The Ragged Man is the fourth volume in Tom Lloyd’s series, “The Twilight Reign.” The other three volumes, The Stormcaller, The Twilight Herald, and The Grave Thief, have already been reviewed here. In my review of The Grave Thief, I expressed by concerns that Lloyd may have been over-ambitious in his work, setting to many plots and subplots in motion. I am very glad to report that The Ragged Man has restored my faith in Mr. Lloyd.

The novel displays Lloyd’s usual multiple viewpoints, here used with even greater skill as the cast of characters has grown. Many old friends are back, including Count Vesna, Legana, the mortal-aspect of the deceased goddess of Luck, and Doranei, paramour of the vampire Zhia Vukotic — one of my personal favorite characters. There are surprises aplenty for heroes and villains alike, some that hit the reader with a heartbreaking intensity. We find out more and more about the major powers and what they really one.

One of the most interesting things for me in reading The Ragged Man is finding out more about the theology of Lloyd’s world. From previous novels in the series, we know that the pantheon is not fixed. Gods rise and fall. Gods can die. But the fourth novel suggests how the relationship between god and god-aspect works, as well as how the gods relate to the structure of the universe as a whole. The resulting theology gives Lloyd’s pantheon a rather Hindu feel, at least to my mind — a welcome departure from a cookie-cutter fantasy pantheon.

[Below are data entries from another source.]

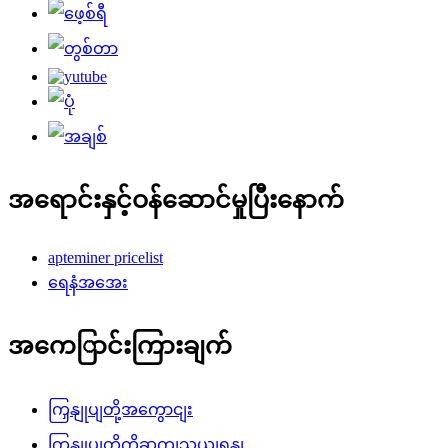
အရောင်းနှင့်ဝန်ဆောင်မှုပြီးနောက်
apteminer pricelist
ရေနံအအေး
အကေြာင်းကြားချက်
ကြှနျုပျတို့အကွောငျး
ကြှနျုပျတို့ကိုဆကျသှယျရနျ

There still is a lot of story left to tell about The Twilight Reign. The stage is set for a major battle of the gods. While I expect the final volume of the series, The Dusk Watchman, to be very ambitious — it must be, to bring the series to a satisfying resolution — The Ragged Man assures me that Lloyd will be able to pull it off. I wait with anticipation for the final volume of this engaging theomachy.